HERMES: But the more I listened to this record, the more I came to realize that, in 2016, electronic music is folk music. Computers are how millions of people around the world make music. They've leveled the playing field and defined popular music for years. The question is, how do you use them to make music that's soulful? That, Vernon knows how to do.
(SOUNDBITE OF SONG, "715 - CREEKS")
BON IVER: (Singing) Toiling with your blood, I remember something. In B, un-rationed kissing on a night second to last. Finding both your hands as second sun came past the glass. And, oh, I know it felt right, and I had you in my grasp.
HERMES: That sort of vocal processing is really just a logical extension of how Vernon already alters his voice in his trademark falsetto.
(SOUNDBITE OF SONG, "22 - OVER SOON")
BON IVER: (Singing) Where are you going to look for confirmation and if it's ever going to happen?

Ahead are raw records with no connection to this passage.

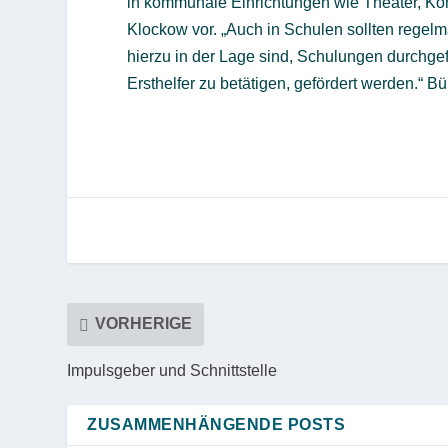
in kommunale Einrichtungen wie Theater, Kon
Klockow vor. „Auch in Schulen sollten regelm
hierzu in der Lage sind, Schulungen durchge
Ersthelfer zu betätigen, gefördert werden.“
Bü
VORHERIGE
Impulsgeber und Schnittstelle
ZUSAMMENHÄNGENDE POSTS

So as I'm standing at the station, it might be over soon.
HERMES: Musically, this record showcases more than just electronics. There are magnificent saxophone arrangements, a fair amount of acoustic guitar and samples of recordings, both old and new. The result is like a hall of mirrors - music made by hand with wood and microchips that blurs folk, R&B, pop and gospel into something beyond genre. At least one person on the Bon Iver Facebook page thought this new music was even better than the group's earlier recordings. And I have to say, I'm with them. As of right now, I haven't heard a more compelling record all year.
(SOUNDBITE OF SONG, "29 #STRAFFORD APTS")
BON IVER: (Singing) Motor up and get your own, oh. And yeah, you're on your own.
SHAPIRO: Bon Iver's new album is "22, A Million." Our critic is Will Hermes.